Doomsday Is Not Necessarily Doomsday


Assuming I live as long as my grandparents have lived, I may live to see some very interesting changes indeed.

Life as it is currently lived, the way we distribute and exchange things now, depends on resources that are running out. I am not willing to bet a dollar we are going to make meaningful changes before there is a crisis. Heck, the crisis is already getting underway. The effect of climate change alone (whatever one argues about its origins) is exerting its effect on the economy -- which of course means only now is it a 'real' issue.

So when the oil is finally scarce enough that its price balloons, and gas prices explode; as coal becomes too costly to produce to be cheap; to the extent we have lagged in backing up these resources with renewable energy technology; things are gonna change drastically.

There is much talk of improving efficiency now, but the notion of reducing use is still verboten.

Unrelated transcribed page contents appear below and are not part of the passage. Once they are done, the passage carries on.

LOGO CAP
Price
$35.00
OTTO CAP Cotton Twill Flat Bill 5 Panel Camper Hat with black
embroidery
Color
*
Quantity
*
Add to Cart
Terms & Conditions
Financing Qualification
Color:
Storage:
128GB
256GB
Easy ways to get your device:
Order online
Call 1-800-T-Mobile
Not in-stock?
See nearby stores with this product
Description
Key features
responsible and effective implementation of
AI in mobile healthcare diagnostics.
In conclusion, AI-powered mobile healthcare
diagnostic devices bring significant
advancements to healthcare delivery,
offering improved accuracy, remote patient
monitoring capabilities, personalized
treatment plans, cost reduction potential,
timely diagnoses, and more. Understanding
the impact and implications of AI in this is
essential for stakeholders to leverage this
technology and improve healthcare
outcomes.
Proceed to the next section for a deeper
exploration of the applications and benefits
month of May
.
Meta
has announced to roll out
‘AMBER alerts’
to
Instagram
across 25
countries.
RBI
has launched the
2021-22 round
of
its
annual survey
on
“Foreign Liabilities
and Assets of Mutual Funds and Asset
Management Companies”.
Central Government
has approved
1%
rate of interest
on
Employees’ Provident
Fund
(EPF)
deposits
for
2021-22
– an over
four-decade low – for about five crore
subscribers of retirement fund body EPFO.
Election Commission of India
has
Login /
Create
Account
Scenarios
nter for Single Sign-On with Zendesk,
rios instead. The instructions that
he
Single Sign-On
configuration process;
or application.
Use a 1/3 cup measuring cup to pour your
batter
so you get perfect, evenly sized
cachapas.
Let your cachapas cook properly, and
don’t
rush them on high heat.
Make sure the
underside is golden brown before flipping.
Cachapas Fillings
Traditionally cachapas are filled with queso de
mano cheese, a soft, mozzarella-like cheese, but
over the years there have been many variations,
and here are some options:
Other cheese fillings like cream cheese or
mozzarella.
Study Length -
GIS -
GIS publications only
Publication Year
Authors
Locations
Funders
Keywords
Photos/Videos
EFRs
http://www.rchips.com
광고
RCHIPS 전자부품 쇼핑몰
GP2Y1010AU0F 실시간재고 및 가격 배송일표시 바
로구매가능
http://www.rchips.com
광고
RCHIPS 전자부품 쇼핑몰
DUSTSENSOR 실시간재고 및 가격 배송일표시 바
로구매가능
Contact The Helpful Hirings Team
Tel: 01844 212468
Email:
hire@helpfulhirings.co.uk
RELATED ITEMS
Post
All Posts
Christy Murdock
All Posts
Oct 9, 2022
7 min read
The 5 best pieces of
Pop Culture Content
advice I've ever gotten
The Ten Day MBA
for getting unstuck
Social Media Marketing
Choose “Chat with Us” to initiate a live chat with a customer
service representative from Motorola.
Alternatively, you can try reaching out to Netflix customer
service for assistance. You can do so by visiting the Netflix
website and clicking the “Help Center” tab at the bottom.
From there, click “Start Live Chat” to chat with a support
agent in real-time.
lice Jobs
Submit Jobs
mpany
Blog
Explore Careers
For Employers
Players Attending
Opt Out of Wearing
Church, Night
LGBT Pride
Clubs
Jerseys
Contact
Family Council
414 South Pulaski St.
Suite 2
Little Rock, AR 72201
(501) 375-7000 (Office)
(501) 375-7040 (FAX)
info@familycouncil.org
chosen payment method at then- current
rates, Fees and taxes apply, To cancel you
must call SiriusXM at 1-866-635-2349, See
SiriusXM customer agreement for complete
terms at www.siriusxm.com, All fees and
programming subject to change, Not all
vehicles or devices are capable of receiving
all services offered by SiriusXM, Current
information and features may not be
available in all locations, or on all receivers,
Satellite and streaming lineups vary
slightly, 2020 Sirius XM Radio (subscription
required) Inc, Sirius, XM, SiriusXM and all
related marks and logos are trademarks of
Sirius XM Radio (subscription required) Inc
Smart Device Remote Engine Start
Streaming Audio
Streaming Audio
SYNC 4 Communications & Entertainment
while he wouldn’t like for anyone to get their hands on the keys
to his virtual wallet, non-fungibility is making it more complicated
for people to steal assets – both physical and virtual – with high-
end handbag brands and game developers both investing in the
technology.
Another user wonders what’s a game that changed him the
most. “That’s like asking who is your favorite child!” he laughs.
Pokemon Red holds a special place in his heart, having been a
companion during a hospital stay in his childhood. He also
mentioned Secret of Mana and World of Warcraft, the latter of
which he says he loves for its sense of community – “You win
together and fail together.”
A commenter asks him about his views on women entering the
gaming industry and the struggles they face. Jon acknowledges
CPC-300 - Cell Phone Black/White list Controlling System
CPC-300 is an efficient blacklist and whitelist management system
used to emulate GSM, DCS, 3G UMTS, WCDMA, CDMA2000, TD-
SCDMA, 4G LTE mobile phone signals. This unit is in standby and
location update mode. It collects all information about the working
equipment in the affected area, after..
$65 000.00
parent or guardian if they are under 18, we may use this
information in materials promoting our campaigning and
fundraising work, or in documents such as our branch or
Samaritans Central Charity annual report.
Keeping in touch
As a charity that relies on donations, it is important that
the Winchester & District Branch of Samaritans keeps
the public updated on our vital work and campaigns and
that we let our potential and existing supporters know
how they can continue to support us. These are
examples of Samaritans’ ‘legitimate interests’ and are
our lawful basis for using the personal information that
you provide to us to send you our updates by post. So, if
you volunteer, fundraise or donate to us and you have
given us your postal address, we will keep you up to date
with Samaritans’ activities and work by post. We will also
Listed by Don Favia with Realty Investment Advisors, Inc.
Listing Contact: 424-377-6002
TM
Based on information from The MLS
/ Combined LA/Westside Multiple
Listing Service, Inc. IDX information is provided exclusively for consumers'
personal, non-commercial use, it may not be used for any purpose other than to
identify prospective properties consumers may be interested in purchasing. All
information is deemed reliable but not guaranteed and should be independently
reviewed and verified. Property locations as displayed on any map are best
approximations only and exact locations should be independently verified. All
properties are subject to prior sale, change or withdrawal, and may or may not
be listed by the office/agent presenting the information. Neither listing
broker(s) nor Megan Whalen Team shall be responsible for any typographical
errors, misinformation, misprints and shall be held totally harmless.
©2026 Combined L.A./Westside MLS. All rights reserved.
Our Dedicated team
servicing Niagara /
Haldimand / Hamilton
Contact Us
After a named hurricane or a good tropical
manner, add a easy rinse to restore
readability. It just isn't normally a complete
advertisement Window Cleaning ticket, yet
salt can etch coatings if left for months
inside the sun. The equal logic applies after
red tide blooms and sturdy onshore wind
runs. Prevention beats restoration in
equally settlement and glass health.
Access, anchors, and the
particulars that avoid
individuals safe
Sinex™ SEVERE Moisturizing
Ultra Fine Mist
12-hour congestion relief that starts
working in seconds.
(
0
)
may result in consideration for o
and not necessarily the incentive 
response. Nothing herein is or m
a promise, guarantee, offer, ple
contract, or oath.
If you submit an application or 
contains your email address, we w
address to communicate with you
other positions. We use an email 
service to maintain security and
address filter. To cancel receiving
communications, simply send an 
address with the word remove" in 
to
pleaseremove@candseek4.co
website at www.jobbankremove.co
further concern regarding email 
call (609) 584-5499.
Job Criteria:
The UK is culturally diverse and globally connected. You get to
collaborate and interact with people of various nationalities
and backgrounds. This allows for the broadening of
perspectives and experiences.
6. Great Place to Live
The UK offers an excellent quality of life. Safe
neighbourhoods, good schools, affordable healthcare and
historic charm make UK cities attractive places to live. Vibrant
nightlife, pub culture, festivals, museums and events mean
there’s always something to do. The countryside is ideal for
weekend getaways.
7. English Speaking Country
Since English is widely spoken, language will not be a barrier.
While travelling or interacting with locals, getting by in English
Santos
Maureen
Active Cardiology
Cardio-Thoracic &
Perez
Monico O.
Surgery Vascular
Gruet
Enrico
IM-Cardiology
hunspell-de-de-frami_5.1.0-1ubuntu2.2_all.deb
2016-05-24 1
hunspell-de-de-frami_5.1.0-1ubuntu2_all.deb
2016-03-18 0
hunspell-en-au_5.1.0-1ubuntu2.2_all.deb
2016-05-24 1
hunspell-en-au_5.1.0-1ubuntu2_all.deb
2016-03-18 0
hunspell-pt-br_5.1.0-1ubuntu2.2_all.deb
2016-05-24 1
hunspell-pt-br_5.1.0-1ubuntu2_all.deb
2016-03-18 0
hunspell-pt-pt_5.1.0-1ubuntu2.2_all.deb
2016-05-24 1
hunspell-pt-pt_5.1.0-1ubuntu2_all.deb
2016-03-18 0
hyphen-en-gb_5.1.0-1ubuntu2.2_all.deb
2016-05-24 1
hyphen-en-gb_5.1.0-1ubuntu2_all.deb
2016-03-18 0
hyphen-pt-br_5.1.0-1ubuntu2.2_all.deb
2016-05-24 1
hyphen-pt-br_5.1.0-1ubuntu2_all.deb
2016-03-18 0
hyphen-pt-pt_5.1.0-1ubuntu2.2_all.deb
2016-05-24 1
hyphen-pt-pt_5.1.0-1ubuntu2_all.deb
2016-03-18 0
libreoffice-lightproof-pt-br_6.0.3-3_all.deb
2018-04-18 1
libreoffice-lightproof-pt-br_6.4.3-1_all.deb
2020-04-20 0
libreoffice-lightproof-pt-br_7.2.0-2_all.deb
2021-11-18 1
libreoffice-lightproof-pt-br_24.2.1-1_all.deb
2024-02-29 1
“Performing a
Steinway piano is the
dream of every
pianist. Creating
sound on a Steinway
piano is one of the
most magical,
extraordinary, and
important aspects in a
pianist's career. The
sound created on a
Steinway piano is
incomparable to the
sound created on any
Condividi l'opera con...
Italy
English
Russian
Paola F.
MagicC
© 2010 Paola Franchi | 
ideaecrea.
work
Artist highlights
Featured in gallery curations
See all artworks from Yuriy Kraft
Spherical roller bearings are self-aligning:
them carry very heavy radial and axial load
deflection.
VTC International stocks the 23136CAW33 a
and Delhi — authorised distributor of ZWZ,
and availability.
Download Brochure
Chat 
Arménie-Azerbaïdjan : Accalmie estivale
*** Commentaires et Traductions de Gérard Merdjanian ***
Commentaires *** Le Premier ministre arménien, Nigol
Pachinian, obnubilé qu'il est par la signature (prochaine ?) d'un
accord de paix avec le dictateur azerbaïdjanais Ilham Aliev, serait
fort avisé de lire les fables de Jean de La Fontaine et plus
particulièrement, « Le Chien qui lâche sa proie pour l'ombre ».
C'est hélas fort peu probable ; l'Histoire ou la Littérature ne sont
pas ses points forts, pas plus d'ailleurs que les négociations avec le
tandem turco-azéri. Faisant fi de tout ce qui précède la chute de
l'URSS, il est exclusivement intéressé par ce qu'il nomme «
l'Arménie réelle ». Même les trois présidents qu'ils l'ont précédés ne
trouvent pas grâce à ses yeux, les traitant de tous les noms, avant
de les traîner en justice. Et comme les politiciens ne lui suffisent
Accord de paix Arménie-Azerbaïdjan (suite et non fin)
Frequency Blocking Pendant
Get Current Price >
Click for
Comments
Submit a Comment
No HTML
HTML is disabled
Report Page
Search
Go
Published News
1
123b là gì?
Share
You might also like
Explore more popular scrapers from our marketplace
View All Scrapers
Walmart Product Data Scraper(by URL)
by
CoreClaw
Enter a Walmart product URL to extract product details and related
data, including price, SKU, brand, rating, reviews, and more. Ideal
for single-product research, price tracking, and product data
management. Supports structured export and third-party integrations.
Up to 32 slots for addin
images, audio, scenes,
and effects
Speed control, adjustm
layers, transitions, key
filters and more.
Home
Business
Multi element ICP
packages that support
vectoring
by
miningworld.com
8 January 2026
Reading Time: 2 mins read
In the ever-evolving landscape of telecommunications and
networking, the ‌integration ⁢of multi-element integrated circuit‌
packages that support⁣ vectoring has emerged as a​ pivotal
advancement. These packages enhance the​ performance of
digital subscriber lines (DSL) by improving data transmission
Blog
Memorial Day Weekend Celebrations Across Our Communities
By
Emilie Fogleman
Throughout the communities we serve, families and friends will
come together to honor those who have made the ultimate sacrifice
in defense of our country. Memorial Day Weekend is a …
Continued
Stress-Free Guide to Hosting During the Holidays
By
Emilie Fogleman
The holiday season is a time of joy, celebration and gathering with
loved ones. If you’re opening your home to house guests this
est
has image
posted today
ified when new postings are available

It reminds me a bit of the way Los Angeles deals with traffic congestion by expanding the freeways. The effect is a bit like controlling your obesity by letting out your pants: the tendency is to expand when you open up more room.

So it is with efficiency. There was a very good article about this concept this week by Don Fitz of the Green Party:

Energy efficiency is like putting energy on sale. If you insulate your home, get a fuel efficient car, or buy an appliance that runs on less electricity, then your energy costs go down. This makes it cheaper to use energy. Just as making energy more expensive means people will use less, making energy cheaper (or more efficient) leads to the expectation that people will use more.


The doomsday scenario is that we are reaching the end of our petri dish and, like a culture studied by high school biology students, we will inevitably expand and consume everything until we suffocate in our own excrement.

More likely, methinks, is that we will reach the end of our imagined petri dish. We will have to make choices that previously have been unimaginable to us, to radically change our relations and our arrangements once the choice is no longer ours to make.

Talk about revolution from the grass-roots! That would literally be revolution forced by the grass roots.

The Fitz article, as you will have seen if you clicked the link, is pro-rationing, and examines some theories about equitable ways to do that. Carbon rationing will be a difficult sell in a nation that values consumer liberty -- don't tell us how much energy we can use, just send me the bill and shut up.

The notion that we have already passed a tipping point, or an "oh shit moment," vis a vis our climate is not new. But it isn't really an "oh shit moment" until human beings feel what is happening and conjure the changing of an era by saying, "oh shit!" and doing something. Until then, we are still in a stage of denial. We put funny-looking light bulbs in our lamps and dutifully sort our trash and otherwise carry on as we have. This of course makes the later confrontation more dramatic and difficult.

If it comes to rationing, I hope the system put in place is equitable and fair. That's going to depend on who says, "Oh shit" first, and what they do. It might be a lot easier if we start discussing our options sooner rather than later, and start envisioning what changes we might have to make in the way we get stuff, the way we sell stuff, and the way we share it.